Israeli software company

CyberArk Software Ltd. is an Israeli information security company and a subsidiary of Palo Alto Networks offering identity management. The company's technology is utilized primarily in the financial services, energy, retail, healthcare, and government markets. CyberArk is headquartered in Petach-Tikva, with its United States headquarters located in Newton, MA. The company also has offices throughout the Americas, EMEA, Asia Pacific, and Japan.

== History ==

CyberArk was founded in 1999 in Israel by Udi Mokady and Alon N. Cohen.

In June 2014, CyberArk filed for an initial public offering (IPO) with the Securities and Exchange Commission, listing 2013 revenues of $66.2 million. CyberArk became a public company the same year, trading on the NASDAQ as CYBR.

In April 2022, it announced the expansion of its R&D center at the Gav-Yam Negev Tech Park in Beersheba, which it had opened in May 2021.

In February 2023, CyberArk announced that Udi Mokady, who had led the company as CEO since November 2005, would transition out of that role and become executive chair of the company's board, with Matt Cohen taking over the reins as CEO after previously serving as CRO and COO since joining the company in 2019; this transition became effective in April 2023.

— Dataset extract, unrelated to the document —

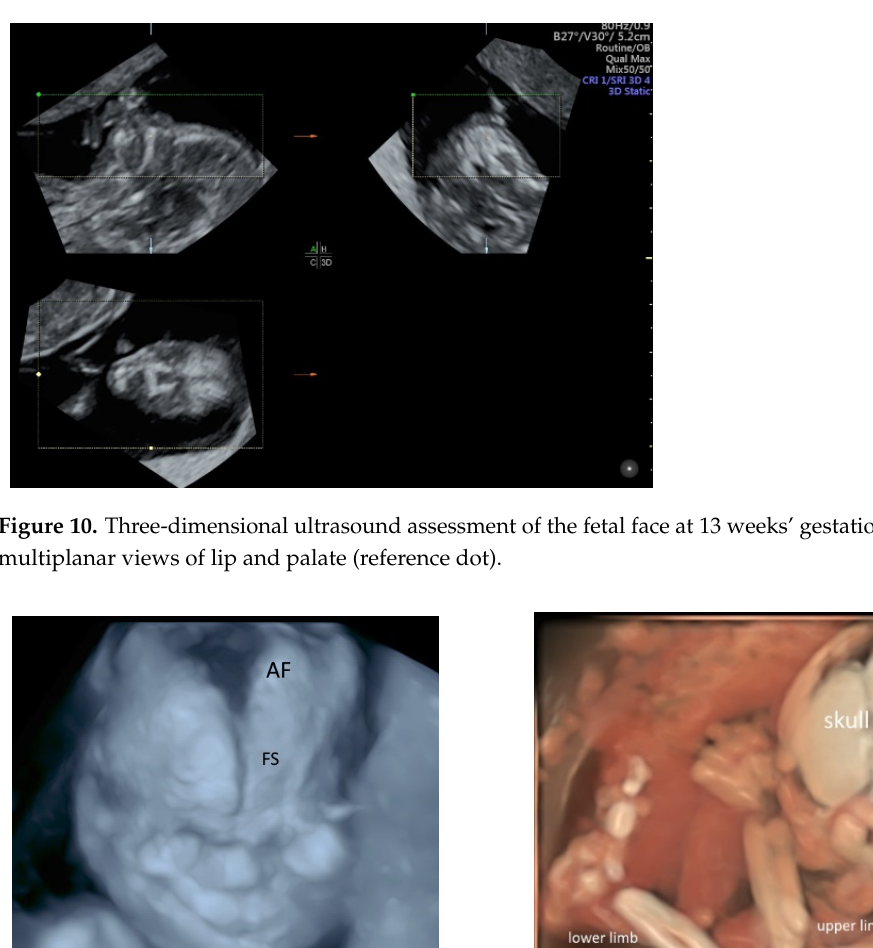
Figure 10. Three-dimensional ultrasound assessment of the fetal face at 13 weeks’ gestation showing multiplanar views of lip and palate (reference dot).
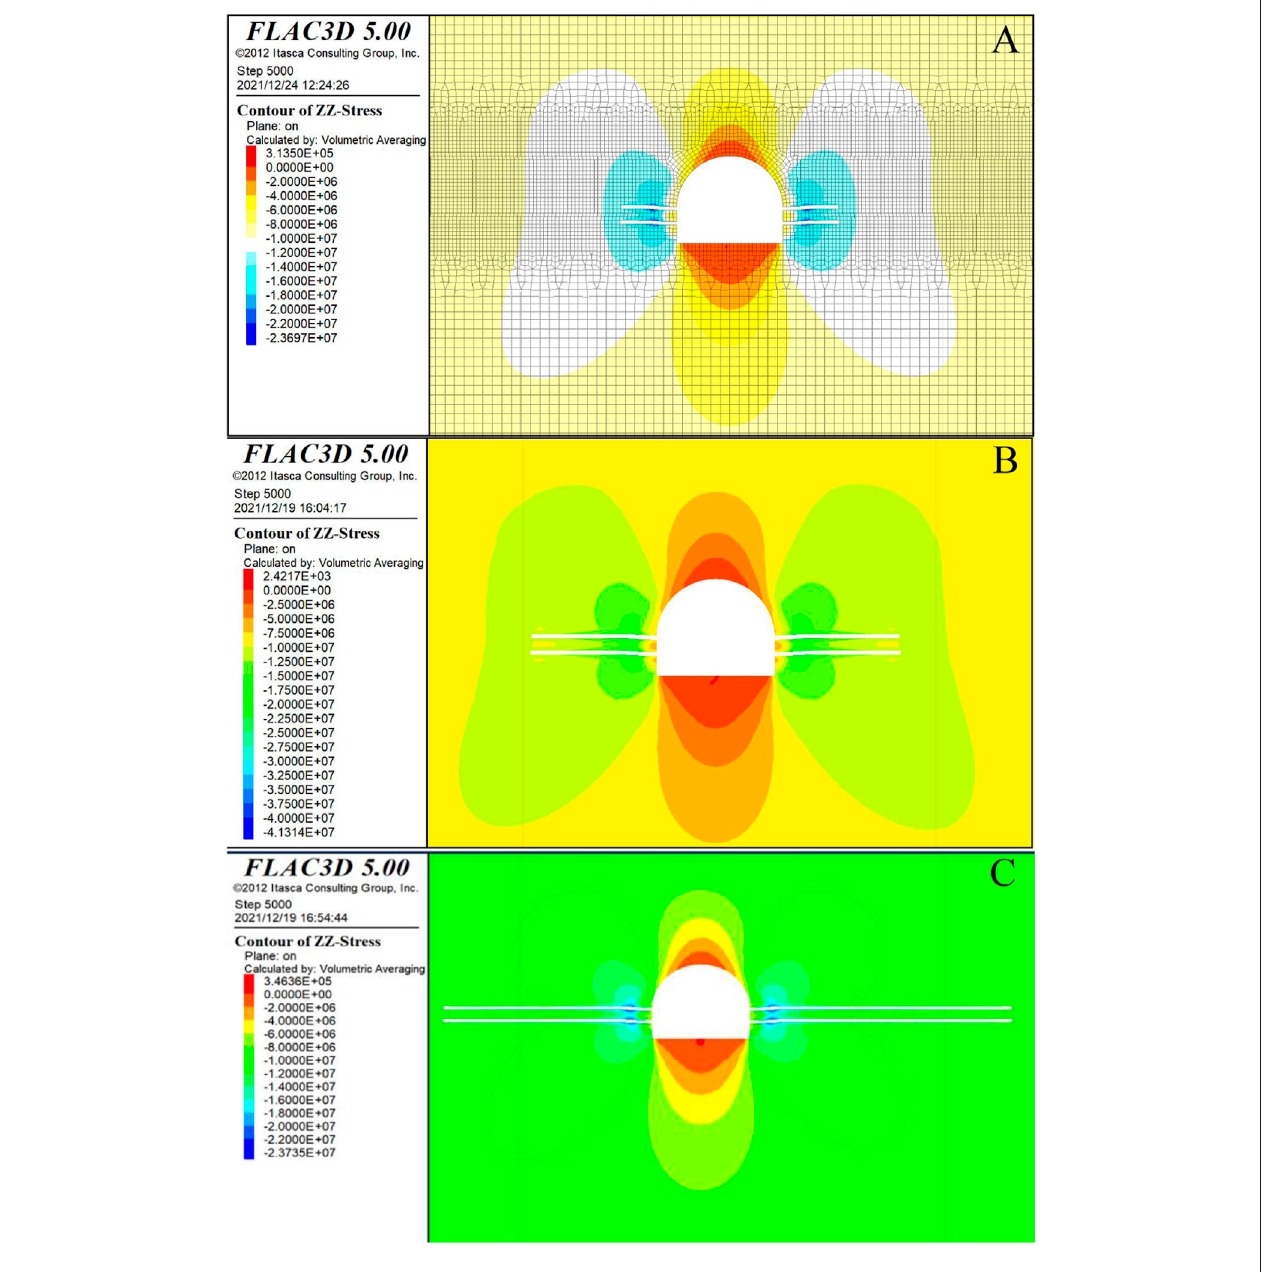
FIGURE 8 | Borehole pressure relief ZZ stress distribution nephogram. (A) Option 13. (B) Option 14. (C) Option 15.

On July 30, 2025, Palo Alto Networks announced it would buy CyberArk for $25 billion. The acquisition, which was closed in February 2026, was immediately followed by employee cuts that affect approximately over 10% of CyberArk both Israeli and global staff.

Acquisitions
| Date | Company | Business | Country | Value | Ref |
|---|---|---|---|---|---|
| In August 2015 | Cybertinel | Threat detection | Israel | $20 million |  |
| October 2015 | Viewfinity | Privilege management and application control | United States | $39.5 million |  |
| In March 2016 | Agata Solutions | Deep packet inspection | Israel | $3.1 million |  |
| May 2017 | Conjur Inc. | Cyber security | United States | $42 million |  |
| March 2018 | Vaultive | Cloud security | United States | Unknown |  |
| May 2020 | Idaptive | Zero trust security |  | $70 million |  |
| March 2022 | Aapi, Inc. | Identity and access management | United States | $17.7 million |  |
| August 2022 | C3M | Cloud security management | United States | $28.3 million |  |
| October 2024 | Venafi | Machine identity management |  | $1.54 billion |  |
| February 2025 | Zilla Security | Identity governance and administration |  | up to $175 million |  |

==Products==
It sells subscriptions to what it has titled an Identity Security Platform. Among other products, as of 2015 it has a Privileged Account Security Platform to "privileged accounts and an organisation' sensitive information." The platform aims to stop hackers from entering computer systems via either a breach of administrator or key account holder privileges.